## BRIEF
Turn the text of every item below into a JSON list of strings with one string per line, leaving out any blank lines.

## DATA SHOWN
>>>>

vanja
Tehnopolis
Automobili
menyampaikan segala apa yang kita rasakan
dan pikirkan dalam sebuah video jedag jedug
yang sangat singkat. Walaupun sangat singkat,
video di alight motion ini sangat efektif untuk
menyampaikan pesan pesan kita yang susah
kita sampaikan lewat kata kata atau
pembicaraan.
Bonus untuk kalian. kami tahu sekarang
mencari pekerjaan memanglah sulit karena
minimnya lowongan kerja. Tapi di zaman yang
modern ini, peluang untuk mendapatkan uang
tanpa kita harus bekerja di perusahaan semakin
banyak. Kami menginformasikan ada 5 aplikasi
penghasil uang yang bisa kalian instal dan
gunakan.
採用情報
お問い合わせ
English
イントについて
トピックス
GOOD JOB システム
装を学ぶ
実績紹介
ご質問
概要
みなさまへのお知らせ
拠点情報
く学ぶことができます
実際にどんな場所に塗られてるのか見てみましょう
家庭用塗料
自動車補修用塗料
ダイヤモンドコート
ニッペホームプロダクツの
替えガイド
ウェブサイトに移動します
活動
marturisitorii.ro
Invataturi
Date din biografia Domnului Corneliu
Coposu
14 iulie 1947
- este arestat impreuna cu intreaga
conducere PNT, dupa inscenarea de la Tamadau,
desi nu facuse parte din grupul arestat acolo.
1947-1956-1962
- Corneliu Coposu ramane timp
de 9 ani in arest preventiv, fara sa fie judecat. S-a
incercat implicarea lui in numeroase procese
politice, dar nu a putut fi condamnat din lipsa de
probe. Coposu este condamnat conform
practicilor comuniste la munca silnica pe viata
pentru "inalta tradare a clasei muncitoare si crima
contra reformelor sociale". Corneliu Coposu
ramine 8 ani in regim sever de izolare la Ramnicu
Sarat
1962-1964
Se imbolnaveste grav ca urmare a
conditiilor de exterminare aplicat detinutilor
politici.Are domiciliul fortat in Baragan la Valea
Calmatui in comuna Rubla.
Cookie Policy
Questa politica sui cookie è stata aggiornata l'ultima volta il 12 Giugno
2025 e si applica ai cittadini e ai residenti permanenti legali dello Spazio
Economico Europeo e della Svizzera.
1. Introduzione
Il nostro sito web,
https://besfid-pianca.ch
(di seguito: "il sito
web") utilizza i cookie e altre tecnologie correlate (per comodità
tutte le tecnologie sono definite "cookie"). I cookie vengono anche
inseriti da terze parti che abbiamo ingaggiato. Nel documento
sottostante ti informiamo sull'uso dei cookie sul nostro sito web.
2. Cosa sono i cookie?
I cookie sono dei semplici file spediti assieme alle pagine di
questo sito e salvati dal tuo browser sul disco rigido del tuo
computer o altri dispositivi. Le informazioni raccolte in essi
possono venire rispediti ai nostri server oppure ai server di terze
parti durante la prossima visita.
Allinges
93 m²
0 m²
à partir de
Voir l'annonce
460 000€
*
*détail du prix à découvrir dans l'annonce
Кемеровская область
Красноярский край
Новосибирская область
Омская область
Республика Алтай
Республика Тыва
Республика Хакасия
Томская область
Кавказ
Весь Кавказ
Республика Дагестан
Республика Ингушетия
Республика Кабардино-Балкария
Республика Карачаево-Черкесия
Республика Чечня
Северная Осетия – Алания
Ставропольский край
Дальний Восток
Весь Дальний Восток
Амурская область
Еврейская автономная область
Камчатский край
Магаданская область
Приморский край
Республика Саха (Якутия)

<<<<

## WRITTEN RESPONSE
[
  "vanja",
  "Tehnopolis",
  "Automobili",
  "menyampaikan segala apa yang kita rasakan",
  "dan pikirkan dalam sebuah video jedag jedug",
  "yang sangat singkat. Walaupun sangat singkat,",
  "video di alight motion ini sangat efektif untuk",
  "menyampaikan pesan pesan kita yang susah",
  "kita sampaikan lewat kata kata atau",
  "pembicaraan.",
  "Bonus untuk kalian. kami tahu sekarang",
  "mencari pekerjaan memanglah sulit karena",
  "minimnya lowongan kerja. Tapi di zaman yang",
  "modern ini, peluang untuk mendapatkan uang",
  "tanpa kita harus bekerja di perusahaan semakin",
  "banyak. Kami menginformasikan ada 5 aplikasi",
  "penghasil uang yang bisa kalian instal dan",
  "gunakan.",
  "採用情報",
  "お問い合わせ",
  "English",
  "イントについて",
  "トピックス",
  "GOOD JOB システム",
  "装を学ぶ",
  "実績紹介",
  "ご質問",
  "概要",
  "みなさまへのお知らせ",
  "拠点情報",
  "く学ぶことができます",
  "実際にどんな場所に塗られてるのか見てみましょう",
  "家庭用塗料",
  "自動車補修用塗料",
  "ダイヤモンドコート",
  "ニッペホームプロダクツの",
  "替えガイド",
  "ウェブサイトに移動します",
  "活動",
  "marturisitorii.ro",
  "Invataturi",
  "Date din biografia Domnului Corneliu",
  "Coposu",
  "14 iulie 1947",
  "- este arestat impreuna cu intreaga",
  "conducere PNT, dupa inscenarea de la Tamadau,",
  "desi nu facuse parte din grupul arestat acolo.",
  "1947-1956-1962",
  "- Corneliu Coposu ramane timp",
  "de 9 ani in arest preventiv, fara sa fie judecat. S-a",
  "incercat implicarea lui in numeroase procese",
  "politice, dar nu a putut fi condamnat din lipsa de",
  "probe. Coposu este condamnat conform",
  "practicilor comuniste la munca silnica pe viata",
  "pentru \"inalta tradare a clasei muncitoare si crima",
  "contra reformelor sociale\". Corneliu Coposu",
  "ramine 8 ani in regim sever de izolare la Ramnicu",
  "Sarat",
  "1962-1964",
  "Se imbolnaveste grav ca urmare a",
  "conditiilor de exterminare aplicat detinutilor",
  "politici.Are domiciliul fortat in Baragan la Valea",
  "Calmatui in comuna Rubla.",
  "Cookie Policy",
  "Questa politica sui cookie è stata aggiornata l'ultima volta il 12 Giugno",
  "2025 e si applica ai cittadini e ai residenti permanenti legali dello Spazio",
  "Economico Europeo e della Svizzera.",
  "1. Introduzione",
  "Il nostro sito web,",
  "https://besfid-pianca.ch",
  "(di seguito: \"il sito",
  "web\") utilizza i cookie e altre tecnologie correlate (per comodità",
  "tutte le tecnologie sono definite \"cookie\"). I cookie vengono anche",
  "inseriti da terze parti che abbiamo ingaggiato. Nel documento",
  "sottostante ti informiamo sull'uso dei cookie sul nostro sito web.",
  "2. Cosa sono i cookie?",
  "I cookie sono dei semplici file spediti assieme alle pagine di",
  "questo sito e salvati dal tuo browser sul disco rigido del tuo",
  "computer o altri dispositivi. Le informazioni raccolte in essi",
  "possono venire rispediti ai nostri server oppure ai server di terze",
  "parti durante la prossima visita.",
  "Allinges",
  "93 m²",
  "0 m²",
  "à partir de",
  "Voir l'annonce",
  "460 000€",
  "*",
  "*détail du prix à découvrir dans l'annonce",
  "Кемеровская область",
  "Красноярский край",
  "Новосибирская область",
  "Омская область",
  "Республика Алтай",
  "Республика Тыва",
  "Республика Хакасия",
  "Томская область",
  "Кавказ",
  "Весь Кавказ",
  "Республика Дагестан",
  "Республика Ингушетия",
  "Республика Кабардино-Балкария",
  "Республика Карачаево-Черкесия",
  "Республика Чечня",
  "Северная Осетия – Алания",
  "Ставропольский край",
  "Дальний Восток",
  "Весь Дальний Восток",
  "Амурская область",
  "Еврейская автономная область",
  "Камчатский край",
  "Магаданская область",
  "Приморский край",
  "Республика Саха (Якутия)"
]